• **Task requirements**
Transcribe the listing below exactly, without pictures.

*** Opening Exercise data ***

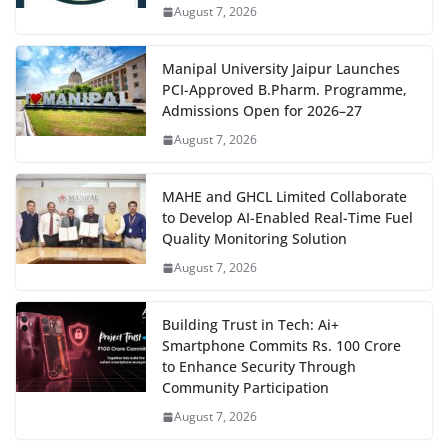
August 7, 2026
Manipal University Jaipur Launches
PCI-Approved B.Pharm. Programme,
Admissions Open for 2026–27
August 7, 2026
MAHE and GHCL Limited Collaborate
to Develop AI-Enabled Real-Time Fuel
Quality Monitoring Solution
August 7, 2026
Building Trust in Tech: Ai+
Smartphone Commits Rs. 100 Crore
to Enhance Security Through
Community Participation
August 7, 2026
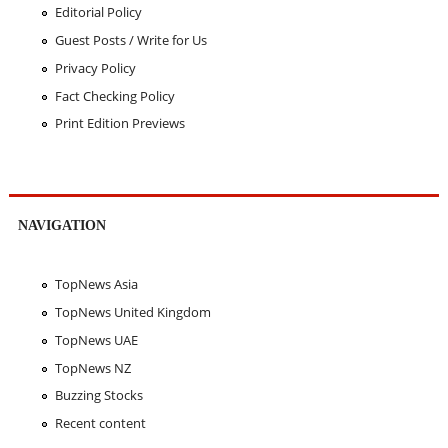
Editorial Policy
Guest Posts / Write for Us
Privacy Policy
Fact Checking Policy
Print Edition Previews
NAVIGATION
TopNews Asia
TopNews United Kingdom
TopNews UAE
TopNews NZ
Buzzing Stocks
Recent content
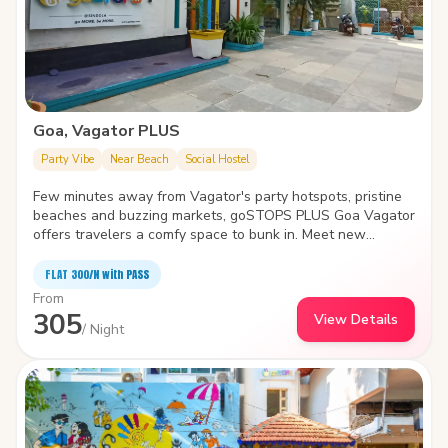
Goa, Vagator PLUS
Party Vibe
Near Beach
Social Hostel
Few minutes away from Vagator's party hotspots, pristine
beaches and buzzing markets, goSTOPS PLUS Goa Vagator
offers travelers a comfy space to bunk in. Meet new
travelers, find a cozy nook to spend time with yourself or
take a dip in the swimming pool- the hostel is the biggest
FLAT ₹300/N with PASS
and quirkiest backpackers' hub in Vagator. It also features
From
an in-house café, idyllic garden area, amphitheater and
305
View Details
common areas with various indoor games.
/ Night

*** Closing Exercise data ***

• **Output for this task**
August 7, 2026
Manipal University Jaipur Launches
PCI-Approved B.Pharm. Programme,
Admissions Open for 2026–27
August 7, 2026
MAHE and GHCL Limited Collaborate
to Develop AI-Enabled Real-Time Fuel
Quality Monitoring Solution
August 7, 2026
Building Trust in Tech: Ai+
Smartphone Commits Rs. 100 Crore
to Enhance Security Through
Community Participation
August 7, 2026
Editorial Policy
Guest Posts / Write for Us
Privacy Policy
Fact Checking Policy
Print Edition Previews
NAVIGATION
TopNews Asia
TopNews United Kingdom
TopNews UAE
TopNews NZ
Buzzing Stocks
Recent content
Goa, Vagator PLUS
Party Vibe
Near Beach
Social Hostel
Few minutes away from Vagator's party hotspots, pristine
beaches and buzzing markets, goSTOPS PLUS Goa Vagator
offers travelers a comfy space to bunk in. Meet new
travelers, find a cozy nook to spend time with yourself or
take a dip in the swimming pool- the hostel is the biggest
FLAT ₹300/N with PASS
and quirkiest backpackers' hub in Vagator. It also features
From
an in-house café, idyllic garden area, amphitheater and
305
View Details
common areas with various indoor games.
/ Night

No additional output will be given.